I don't think I'm the one with the problem with science here.

ljm2002

(10,751 posts)
76. A few years ago I flew on a commercial airline...
Sat Oct 18, 2014, 11:30 AM
Oct 2014

...and when I reached into the seat pocket to retrieve the magazine put out by the airline company, the bottom of the magazine was soggy with puke.

I don't know if any of it got on me -- and I did of course wash my hands right away -- but if it had happened to me in the middle of this Ebola scare I would be very concerned.

My point is that it isn't really that unheard-of to encounter bodily fluids, even some of the gross ones. It also puts into question how well the airlines clean their airplanes after each flight. Remember Frontier saying they clean their planes "according to CDC guidelines" after each flight? Well obviously, sometimes things are missed.

You cannot be mindful without being aware, and people need to be aware of this thing. Of course this is not the only dangerous infectious disease out there, nor is it at all prevalent at the moment.
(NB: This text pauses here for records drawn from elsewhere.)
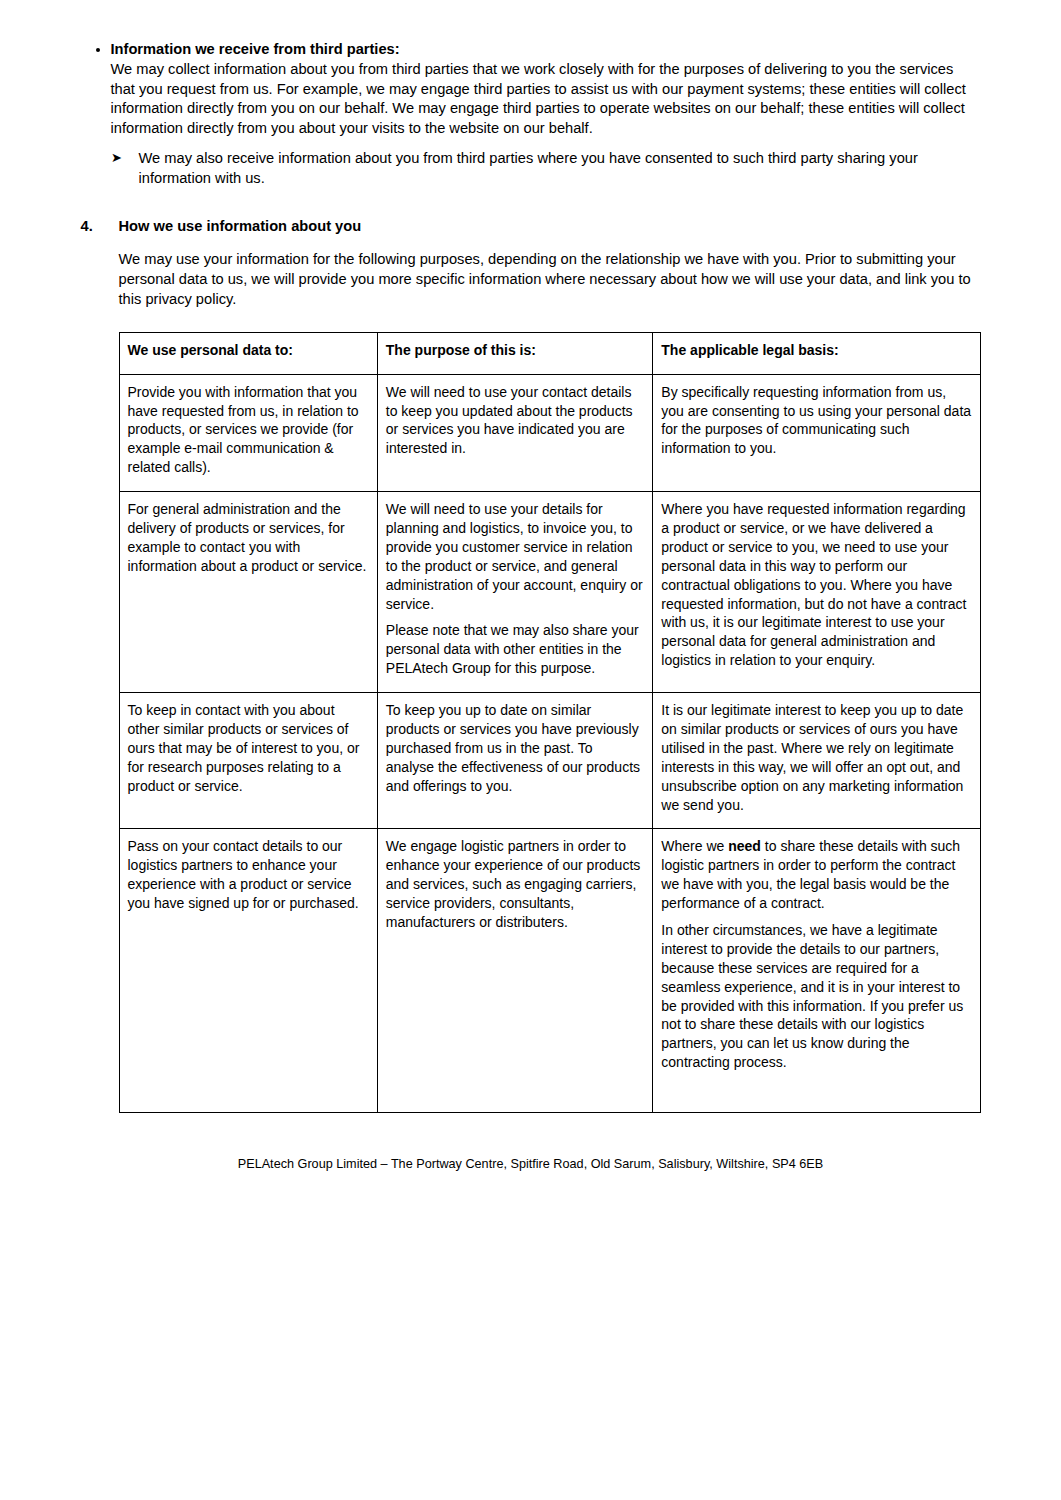Information we receive from third parties:
We may collect information about you from third parties that we work closely with for the purposes of delivering to you the services that you request from us. For example, we may engage third parties to assist us with our payment systems; these entities will collect information directly from you on our behalf. We may engage third parties to operate websites on our behalf; these entities will collect information directly from you about your visits to the website on our behalf.
We may also receive information about you from third parties where you have consented to such third party sharing your information with us.
4. How we use information about you
We may use your information for the following purposes, depending on the relationship we have with you. Prior to submitting your personal data to us, we will provide you more specific information where necessary about how we will use your data, and link you to this privacy policy.
| We use personal data to: | The purpose of this is: | The applicable legal basis: |
| --- | --- | --- |
| Provide you with information that you have requested from us, in relation to products, or services we provide (for example e-mail communication & related calls). | We will need to use your contact details to keep you updated about the products or services you have indicated you are interested in. | By specifically requesting information from us, you are consenting to us using your personal data for the purposes of communicating such information to you. |
| For general administration and the delivery of products or services, for example to contact you with information about a product or service. | We will need to use your details for planning and logistics, to invoice you, to provide you customer service in relation to the product or service, and general administration of your account, enquiry or service. Please note that we may also share your personal data with other entities in the PELAtech Group for this purpose. | Where you have requested information regarding a product or service, or we have delivered a product or service to you, we need to use your personal data in this way to perform our contractual obligations to you. Where you have requested information, but do not have a contract with us, it is our legitimate interest to use your personal data for general administration and logistics in relation to your enquiry. |
| To keep in contact with you about other similar products or services of ours that may be of interest to you, or for research purposes relating to a product or service. | To keep you up to date on similar products or services you have previously purchased from us in the past. To analyse the effectiveness of our products and offerings to you. | It is our legitimate interest to keep you up to date on similar products or services of ours you have utilised in the past. Where we rely on legitimate interests in this way, we will offer an opt out, and unsubscribe option on any marketing information we send you. |
| Pass on your contact details to our logistics partners to enhance your experience with a product or service you have signed up for or purchased. | We engage logistic partners in order to enhance your experience of our products and services, such as engaging carriers, service providers, consultants, manufacturers or distributers. | Where we need to share these details with such logistic partners in order to perform the contract we have with you, the legal basis would be the performance of a contract. In other circumstances, we have a legitimate interest to provide the details to our partners, because these services are required for a seamless experience, and it is in your interest to be provided with this information. If you prefer us not to share these details with our logistics partners, you can let us know during the contracting process. |
PELAtech Group Limited – The Portway Centre, Spitfire Road, Old Sarum, Salisbury, Wiltshire, SP4 6EB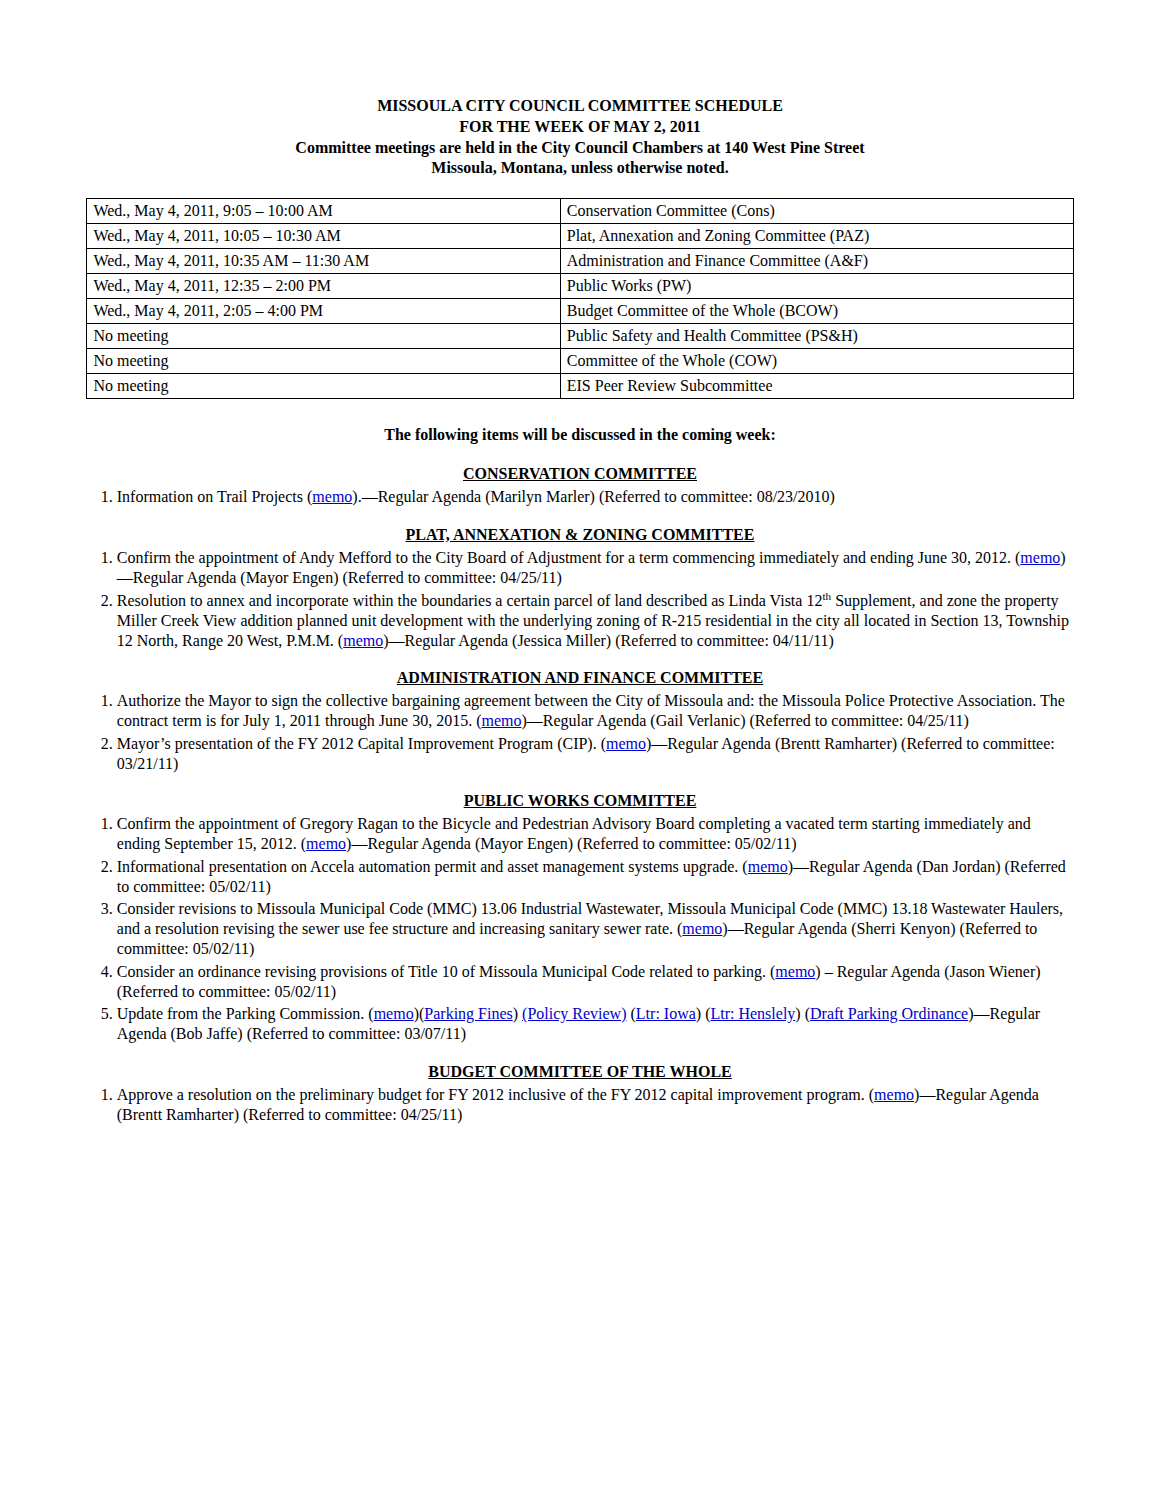MISSOULA CITY COUNCIL COMMITTEE SCHEDULE
FOR THE WEEK OF MAY 2, 2011
Committee meetings are held in the City Council Chambers at 140 West Pine Street
Missoula, Montana, unless otherwise noted.
| Wed., May 4, 2011, 9:05 – 10:00 AM | Conservation Committee (Cons) |
| Wed., May 4, 2011, 10:05 – 10:30 AM | Plat, Annexation and Zoning Committee (PAZ) |
| Wed., May 4, 2011, 10:35 AM – 11:30 AM | Administration and Finance Committee (A&F) |
| Wed., May 4, 2011, 12:35 – 2:00 PM | Public Works (PW) |
| Wed., May 4, 2011, 2:05 – 4:00 PM | Budget Committee of the Whole (BCOW) |
| No meeting | Public Safety and Health Committee (PS&H) |
| No meeting | Committee of the Whole (COW) |
| No meeting | EIS Peer Review Subcommittee |
The following items will be discussed in the coming week:
CONSERVATION COMMITTEE
Information on Trail Projects (memo).—Regular Agenda (Marilyn Marler) (Referred to committee: 08/23/2010)
PLAT, ANNEXATION & ZONING COMMITTEE
Confirm the appointment of Andy Mefford to the City Board of Adjustment for a term commencing immediately and ending June 30, 2012. (memo)—Regular Agenda (Mayor Engen) (Referred to committee: 04/25/11)
Resolution to annex and incorporate within the boundaries a certain parcel of land described as Linda Vista 12th Supplement, and zone the property Miller Creek View addition planned unit development with the underlying zoning of R-215 residential in the city all located in Section 13, Township 12 North, Range 20 West, P.M.M. (memo)—Regular Agenda (Jessica Miller) (Referred to committee: 04/11/11)
ADMINISTRATION AND FINANCE COMMITTEE
Authorize the Mayor to sign the collective bargaining agreement between the City of Missoula and: the Missoula Police Protective Association. The contract term is for July 1, 2011 through June 30, 2015. (memo)—Regular Agenda (Gail Verlanic) (Referred to committee: 04/25/11)
Mayor’s presentation of the FY 2012 Capital Improvement Program (CIP). (memo)—Regular Agenda (Brentt Ramharter) (Referred to committee: 03/21/11)
PUBLIC WORKS COMMITTEE
Confirm the appointment of Gregory Ragan to the Bicycle and Pedestrian Advisory Board completing a vacated term starting immediately and ending September 15, 2012. (memo)—Regular Agenda (Mayor Engen) (Referred to committee: 05/02/11)
Informational presentation on Accela automation permit and asset management systems upgrade. (memo)—Regular Agenda (Dan Jordan) (Referred to committee: 05/02/11)
Consider revisions to Missoula Municipal Code (MMC) 13.06 Industrial Wastewater, Missoula Municipal Code (MMC) 13.18 Wastewater Haulers, and a resolution revising the sewer use fee structure and increasing sanitary sewer rate. (memo)—Regular Agenda (Sherri Kenyon) (Referred to committee: 05/02/11)
Consider an ordinance revising provisions of Title 10 of Missoula Municipal Code related to parking. (memo) – Regular Agenda (Jason Wiener) (Referred to committee: 05/02/11)
Update from the Parking Commission. (memo)(Parking Fines) (Policy Review) (Ltr: Iowa) (Ltr: Henslely) (Draft Parking Ordinance)—Regular Agenda (Bob Jaffe) (Referred to committee: 03/07/11)
BUDGET COMMITTEE OF THE WHOLE
Approve a resolution on the preliminary budget for FY 2012 inclusive of the FY 2012 capital improvement program. (memo)—Regular Agenda (Brentt Ramharter) (Referred to committee: 04/25/11)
Thank goodness for that -- let's keep it that way.

librechik

(30,674 posts)
89. I'm not afraid of getting ebola
Mon Oct 20, 2014, 11:23 AM
Oct 2014

I'm terrified about what the ebola affair reveals about our healthcare system. And our political inability to address the problems through a national health service. A concept WE invented post WWII and passed on to England, Japan and France at least. A system we could never get passed here, and i quote Harvey Kaye, because of Southern racism.

So of course the first case is in a former slave-holding state, Texas. And all those states have the worst health "systems" if you can call them that, in the country.

riqster

(13,986 posts)
107. Quick! What is your address? We need to quarantine you! Alert the media!